Monday, June 01, 2015

Sermon for 5/31/15: The Feast of the Holy Trinity

Still no audio. Sorry.

The Only Way

Grace to you and peace from God our Father and from our Lord and Savior, Jesus Christ. Amen.

If you remember studying fractions in school, you may recall the concept of the lowest common denominator. Say you have one quarter of a pie and one half of another, and you want to know if you have a whole pie. You have to add the two together. But first you have to make the numbers into a form that can be added. One half of a pie is two quarters. So you add the two quarters of the one pie to the one quarter of the other pie, and you see that you have three quarters of a pie.
Many who call themselves Christians--including many who call themselves Lutherans--treat the doctrine of the Church the same way. After all, we all want to get along, right? Jesus knew there would be divisions in the Church, but His intent was that all believers would be as one, even as He and the Father are one, as He prayed later in John's Gospel. But many within the Church try to create artificial unity. Christians of different denominations disagree about things. To create unity, these denominations figure out where they disagree, and then they disregard those things as unimportant. I believe that Jesus is truly present in the Lord's Supper, but you think He meant He would be present spiritually. Can we agree that our salvation does not depend on how He's present? Yes? Then let's get rid of that. See? We're more unified than we were two minutes ago! This also works when dealing with people of other faiths. You eliminate all the differences until you reach unity...also known as the lowest common denominator.
Unity in the Church is a good thing, but not at the price of doctrine. When speaking with our brothers and sisters in Christ, it is often easiest and safest to repeat that popular lie, “We all pray to the same God.” Much less popular and much more offensive are the Words of Jesus: “Truly, truly, I say to you, unless one is born of water and the Spirit, he cannot enter the kingdom of God.” These words divide the Church. Like it or not, those are the Words of Jesus. Like it or not, those Words speak about Baptism. 
The unbelieving world wants nothing to do with God’s miracle of Baptism because the unbelieving world wants nothing to do with Christ. Jesus says in today’s Gospel, “God did not send His Son into the world to condemn the world, but in order that the world might be saved through Him.” Meanwhile, the unbelieving world looks for a compromise.

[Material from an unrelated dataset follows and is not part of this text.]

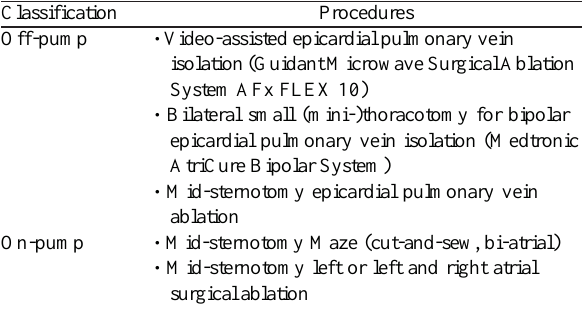
Table 2. Classification of Maze procedures.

We must defy the world and proclaim the salvation that comes through Christ alone. As you are about to confess in the exclusive terms of the Athanasian Creed, "It is the right faith that we believe and confess that our Lord Jesus Christ, the Son of God, is at the same time both God and man… who suffered for our salvation, descended into hell, rose again the third day from the dead." 
Today is Trinity Sunday. Today we must hold the faith of the Scriptures, even in defiance of our own reason and senses and experiences. We would choke on the Words of Jesus in today’s Gospel, especially where He says, “Unless one is born of water and the Spirit, he cannot enter the kingdom of God.”  We all know of children who have died before birth, and therefore, before Baptism. We may even know children who were born but did not receive the Sacrament of Holy Baptism before they died. We have no choice but to commend such children to the Lord of Hosts, who abounds in mercy and compassion and steadfast love. Christ Jesus died and rose for the sins of the whole world—your sins, my sins, and even the sins of those whom we lose in utero. The blood of Jesus could not be delivered personally to them through Baptism, it is true, but the Triune God is greater even than Baptism. We must leave such exceptional cases to God. The Christian faith stands in defiance even against the reason and the senses of the Christians.
God has His own work to do, and we are not qualified to do His work or to judge how He does it. Instead, the Triune God gives us work to do. God tells us to cling to the Faith as He has given it to us. Our job is to confess, “Thus says the Lord,” and to do so without hedging, without wavering, without apologizing. The Scriptures teach that God wants all people to be saved. Today’s Gospel declares that God so loved the world that He sent His only Son, whose forgiveness is now for you and for me and for all people. 
Ours is not a God who can be molded or shaped. We cannot cut and paste Him to fit our desires. On this day, as we celebrate the Feast of the Holy Trinity, let us cling to the faith which was given to us by the Holy Spirit in our baptism. Let us confess God as He has revealed Himself to us in His name, the name into which we have been baptized and united with Him: the name of the Father and of the Son (+) and of the Holy Spirit. Amen.

The peace of God which passes all understanding will keep your hearts and minds in Christ Jesus always. Amen.